Only an exact copy of the entries will serve as the answer.

___ Provided records ___

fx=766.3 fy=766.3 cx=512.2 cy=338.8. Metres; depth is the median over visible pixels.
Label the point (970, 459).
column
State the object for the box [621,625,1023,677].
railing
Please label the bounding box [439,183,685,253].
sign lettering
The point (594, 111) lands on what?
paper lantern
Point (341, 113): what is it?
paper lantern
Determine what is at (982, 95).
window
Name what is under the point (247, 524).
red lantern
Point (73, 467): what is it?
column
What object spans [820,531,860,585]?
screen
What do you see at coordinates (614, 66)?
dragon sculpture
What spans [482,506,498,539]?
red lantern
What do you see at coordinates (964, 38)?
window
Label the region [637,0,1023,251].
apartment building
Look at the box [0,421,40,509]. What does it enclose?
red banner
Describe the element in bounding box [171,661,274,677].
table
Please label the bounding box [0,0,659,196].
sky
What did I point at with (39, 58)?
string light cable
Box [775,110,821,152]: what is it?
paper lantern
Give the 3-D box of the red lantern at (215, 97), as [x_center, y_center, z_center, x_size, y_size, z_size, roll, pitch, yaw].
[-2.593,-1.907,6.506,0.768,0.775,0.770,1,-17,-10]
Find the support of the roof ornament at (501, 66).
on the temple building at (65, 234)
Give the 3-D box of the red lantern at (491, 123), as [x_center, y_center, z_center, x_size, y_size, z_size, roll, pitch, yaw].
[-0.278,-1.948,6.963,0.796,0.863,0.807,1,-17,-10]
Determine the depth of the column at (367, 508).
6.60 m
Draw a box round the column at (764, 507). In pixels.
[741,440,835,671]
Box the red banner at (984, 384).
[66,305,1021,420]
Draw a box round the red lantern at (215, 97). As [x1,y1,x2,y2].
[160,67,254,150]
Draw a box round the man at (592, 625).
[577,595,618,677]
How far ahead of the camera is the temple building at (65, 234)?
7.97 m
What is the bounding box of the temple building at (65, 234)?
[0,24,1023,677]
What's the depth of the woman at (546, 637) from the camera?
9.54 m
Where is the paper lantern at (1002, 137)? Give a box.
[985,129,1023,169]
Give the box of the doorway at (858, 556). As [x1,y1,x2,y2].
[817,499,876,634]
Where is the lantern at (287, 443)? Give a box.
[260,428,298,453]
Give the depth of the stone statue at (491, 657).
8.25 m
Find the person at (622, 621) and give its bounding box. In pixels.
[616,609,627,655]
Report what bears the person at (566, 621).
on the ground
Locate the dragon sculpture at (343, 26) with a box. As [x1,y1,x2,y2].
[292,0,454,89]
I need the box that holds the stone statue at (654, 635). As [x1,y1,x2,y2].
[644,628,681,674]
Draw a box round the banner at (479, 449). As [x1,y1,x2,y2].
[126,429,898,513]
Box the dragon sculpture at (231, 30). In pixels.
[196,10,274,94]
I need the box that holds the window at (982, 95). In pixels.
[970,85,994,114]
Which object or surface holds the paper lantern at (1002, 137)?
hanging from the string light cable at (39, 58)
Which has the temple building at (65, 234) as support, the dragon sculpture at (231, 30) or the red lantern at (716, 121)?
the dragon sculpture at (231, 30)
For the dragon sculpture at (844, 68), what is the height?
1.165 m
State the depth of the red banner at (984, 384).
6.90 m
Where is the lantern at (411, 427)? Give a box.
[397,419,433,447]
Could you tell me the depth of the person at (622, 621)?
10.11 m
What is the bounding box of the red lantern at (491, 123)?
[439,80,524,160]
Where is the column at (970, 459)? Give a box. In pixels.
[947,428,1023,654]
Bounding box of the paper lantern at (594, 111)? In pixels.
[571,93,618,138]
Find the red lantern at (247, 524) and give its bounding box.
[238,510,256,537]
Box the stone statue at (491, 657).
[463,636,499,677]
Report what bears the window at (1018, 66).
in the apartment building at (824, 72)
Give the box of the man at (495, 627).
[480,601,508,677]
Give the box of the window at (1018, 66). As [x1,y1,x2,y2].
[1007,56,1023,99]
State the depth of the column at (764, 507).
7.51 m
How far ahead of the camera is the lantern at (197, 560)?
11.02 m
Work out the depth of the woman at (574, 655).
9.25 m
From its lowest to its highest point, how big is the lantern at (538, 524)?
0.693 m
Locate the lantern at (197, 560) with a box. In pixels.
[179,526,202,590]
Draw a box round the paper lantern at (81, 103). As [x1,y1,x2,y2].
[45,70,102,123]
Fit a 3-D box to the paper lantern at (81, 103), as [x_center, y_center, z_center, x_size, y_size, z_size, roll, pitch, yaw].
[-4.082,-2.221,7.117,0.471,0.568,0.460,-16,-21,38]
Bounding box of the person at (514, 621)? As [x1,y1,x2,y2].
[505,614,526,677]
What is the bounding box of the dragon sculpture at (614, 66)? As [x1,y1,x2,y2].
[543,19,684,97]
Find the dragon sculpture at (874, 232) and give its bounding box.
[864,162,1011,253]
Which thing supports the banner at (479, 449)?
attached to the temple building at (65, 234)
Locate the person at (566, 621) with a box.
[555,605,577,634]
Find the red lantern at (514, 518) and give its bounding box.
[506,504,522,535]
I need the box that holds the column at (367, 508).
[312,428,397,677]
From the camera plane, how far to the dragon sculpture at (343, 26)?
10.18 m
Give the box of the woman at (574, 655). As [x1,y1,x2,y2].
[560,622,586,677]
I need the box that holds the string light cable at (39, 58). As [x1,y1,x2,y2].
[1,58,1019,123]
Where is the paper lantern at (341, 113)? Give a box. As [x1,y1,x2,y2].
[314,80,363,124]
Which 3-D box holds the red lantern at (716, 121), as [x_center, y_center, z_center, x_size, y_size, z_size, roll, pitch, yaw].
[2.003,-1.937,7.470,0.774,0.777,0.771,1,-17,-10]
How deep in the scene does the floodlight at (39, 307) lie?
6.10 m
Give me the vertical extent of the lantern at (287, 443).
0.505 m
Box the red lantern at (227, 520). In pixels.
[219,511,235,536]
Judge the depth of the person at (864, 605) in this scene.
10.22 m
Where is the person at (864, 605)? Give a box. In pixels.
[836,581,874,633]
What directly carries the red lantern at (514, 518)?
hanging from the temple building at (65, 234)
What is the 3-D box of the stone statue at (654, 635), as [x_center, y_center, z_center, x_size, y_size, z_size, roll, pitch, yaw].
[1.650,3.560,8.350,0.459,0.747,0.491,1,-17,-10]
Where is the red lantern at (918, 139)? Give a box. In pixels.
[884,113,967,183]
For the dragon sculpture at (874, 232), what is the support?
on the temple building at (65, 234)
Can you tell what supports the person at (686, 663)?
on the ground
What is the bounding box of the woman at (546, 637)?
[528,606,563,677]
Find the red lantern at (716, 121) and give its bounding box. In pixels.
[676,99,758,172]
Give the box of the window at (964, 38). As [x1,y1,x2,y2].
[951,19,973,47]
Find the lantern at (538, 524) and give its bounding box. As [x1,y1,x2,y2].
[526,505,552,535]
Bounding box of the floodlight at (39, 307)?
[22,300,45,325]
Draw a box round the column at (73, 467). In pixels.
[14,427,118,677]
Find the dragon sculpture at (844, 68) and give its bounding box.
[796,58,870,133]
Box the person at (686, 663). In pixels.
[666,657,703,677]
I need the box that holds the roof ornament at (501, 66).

___

Exercise solution:
fx=766.3 fy=766.3 cx=512.2 cy=338.8. Metres; depth is the median over visible pixels.
Label the point (970, 459).
column
State the object for the box [621,625,1023,677].
railing
Please label the bounding box [439,183,685,253].
sign lettering
The point (594, 111) lands on what?
paper lantern
Point (341, 113): what is it?
paper lantern
Determine what is at (982, 95).
window
Name what is under the point (247, 524).
red lantern
Point (73, 467): what is it?
column
What object spans [820,531,860,585]?
screen
What do you see at coordinates (614, 66)?
dragon sculpture
What spans [482,506,498,539]?
red lantern
What do you see at coordinates (964, 38)?
window
Label the region [637,0,1023,251].
apartment building
Look at the box [0,421,40,509]. What does it enclose?
red banner
Describe the element in bounding box [171,661,274,677].
table
Please label the bounding box [0,0,659,196].
sky
What did I point at with (39, 58)?
string light cable
Box [775,110,821,152]: what is it?
paper lantern
Give the 3-D box of the red lantern at (215, 97), as [x_center, y_center, z_center, x_size, y_size, z_size, roll, pitch, yaw].
[-2.593,-1.907,6.506,0.768,0.775,0.770,1,-17,-10]
Find the support of the roof ornament at (501, 66).
on the temple building at (65, 234)
Give the 3-D box of the red lantern at (491, 123), as [x_center, y_center, z_center, x_size, y_size, z_size, roll, pitch, yaw].
[-0.278,-1.948,6.963,0.796,0.863,0.807,1,-17,-10]
Determine the depth of the column at (367, 508).
6.60 m
Draw a box round the column at (764, 507). In pixels.
[741,440,835,671]
Box the red banner at (984, 384).
[66,305,1021,420]
Draw a box round the red lantern at (215, 97). As [x1,y1,x2,y2].
[160,67,254,150]
Draw a box round the man at (592, 625).
[577,595,618,677]
How far ahead of the camera is the temple building at (65, 234)?
7.97 m
What is the bounding box of the temple building at (65, 234)?
[0,24,1023,677]
What's the depth of the woman at (546, 637) from the camera?
9.54 m
Where is the paper lantern at (1002, 137)? Give a box.
[985,129,1023,169]
Give the box of the doorway at (858, 556). As [x1,y1,x2,y2].
[817,499,876,634]
Where is the lantern at (287, 443)? Give a box.
[260,428,298,453]
Give the depth of the stone statue at (491, 657).
8.25 m
Find the person at (622, 621) and give its bounding box. In pixels.
[616,609,627,655]
Report what bears the person at (566, 621).
on the ground
Locate the dragon sculpture at (343, 26) with a box. As [x1,y1,x2,y2].
[292,0,454,89]
I need the box that holds the stone statue at (654, 635). As [x1,y1,x2,y2].
[644,628,681,674]
Draw a box round the banner at (479, 449). As [x1,y1,x2,y2].
[126,429,898,513]
Box the dragon sculpture at (231, 30). In pixels.
[196,10,274,94]
I need the box that holds the window at (982, 95). In pixels.
[970,85,994,114]
Which object or surface holds the paper lantern at (1002, 137)?
hanging from the string light cable at (39, 58)
Which has the temple building at (65, 234) as support, the dragon sculpture at (231, 30) or the red lantern at (716, 121)?
the dragon sculpture at (231, 30)
For the dragon sculpture at (844, 68), what is the height?
1.165 m
State the depth of the red banner at (984, 384).
6.90 m
Where is the lantern at (411, 427)? Give a box.
[397,419,433,447]
Could you tell me the depth of the person at (622, 621)?
10.11 m
What is the bounding box of the red lantern at (491, 123)?
[439,80,524,160]
Where is the column at (970, 459)? Give a box. In pixels.
[947,428,1023,654]
Bounding box of the paper lantern at (594, 111)? In pixels.
[571,93,618,138]
Find the red lantern at (247, 524) and give its bounding box.
[238,510,256,537]
Box the stone statue at (491, 657).
[463,636,499,677]
Report what bears the window at (1018, 66).
in the apartment building at (824, 72)
Give the box of the man at (495, 627).
[480,601,508,677]
Give the box of the window at (1018, 66). As [x1,y1,x2,y2].
[1007,56,1023,99]
State the depth of the column at (764, 507).
7.51 m
How far ahead of the camera is the lantern at (197, 560)?
11.02 m
Work out the depth of the woman at (574, 655).
9.25 m
From its lowest to its highest point, how big is the lantern at (538, 524)?
0.693 m
Locate the lantern at (197, 560) with a box. In pixels.
[179,526,202,590]
Draw a box round the paper lantern at (81, 103). As [x1,y1,x2,y2].
[45,70,102,123]
Fit a 3-D box to the paper lantern at (81, 103), as [x_center, y_center, z_center, x_size, y_size, z_size, roll, pitch, yaw].
[-4.082,-2.221,7.117,0.471,0.568,0.460,-16,-21,38]
Bounding box of the person at (514, 621)? As [x1,y1,x2,y2].
[505,614,526,677]
What is the bounding box of the dragon sculpture at (614, 66)? As [x1,y1,x2,y2].
[543,19,684,97]
Find the dragon sculpture at (874, 232) and give its bounding box.
[864,162,1011,253]
Which thing supports the banner at (479, 449)?
attached to the temple building at (65, 234)
Locate the person at (566, 621) with a box.
[555,605,577,634]
Find the red lantern at (514, 518) and give its bounding box.
[506,504,522,535]
I need the box that holds the column at (367, 508).
[312,428,397,677]
From the camera plane, how far to the dragon sculpture at (343, 26)?
10.18 m
Give the box of the woman at (574, 655). As [x1,y1,x2,y2].
[560,622,586,677]
I need the box that holds the string light cable at (39, 58). As [x1,y1,x2,y2].
[1,58,1019,123]
Where is the paper lantern at (341, 113)? Give a box. As [x1,y1,x2,y2].
[314,80,363,124]
Which 3-D box holds the red lantern at (716, 121), as [x_center, y_center, z_center, x_size, y_size, z_size, roll, pitch, yaw].
[2.003,-1.937,7.470,0.774,0.777,0.771,1,-17,-10]
How deep in the scene does the floodlight at (39, 307) lie?
6.10 m
Give me the vertical extent of the lantern at (287, 443).
0.505 m
Box the red lantern at (227, 520). In pixels.
[219,511,235,536]
Judge the depth of the person at (864, 605) in this scene.
10.22 m
Where is the person at (864, 605)? Give a box. In pixels.
[836,581,874,633]
What directly carries the red lantern at (514, 518)?
hanging from the temple building at (65, 234)
What is the 3-D box of the stone statue at (654, 635), as [x_center, y_center, z_center, x_size, y_size, z_size, roll, pitch, yaw].
[1.650,3.560,8.350,0.459,0.747,0.491,1,-17,-10]
Where is the red lantern at (918, 139)? Give a box. In pixels.
[884,113,967,183]
For the dragon sculpture at (874, 232), what is the support?
on the temple building at (65, 234)
Can you tell what supports the person at (686, 663)?
on the ground
What is the bounding box of the woman at (546, 637)?
[528,606,563,677]
Find the red lantern at (716, 121) and give its bounding box. In pixels.
[676,99,758,172]
Give the box of the window at (964, 38). As [x1,y1,x2,y2].
[951,19,973,47]
Find the lantern at (538, 524) and give its bounding box. As [x1,y1,x2,y2].
[526,505,552,535]
Bounding box of the floodlight at (39, 307)?
[22,300,45,325]
Draw a box round the column at (73, 467). In pixels.
[14,427,118,677]
Find the dragon sculpture at (844, 68) and give its bounding box.
[796,58,870,133]
Box the person at (686, 663). In pixels.
[666,657,703,677]
I need the box that holds the roof ornament at (501, 66).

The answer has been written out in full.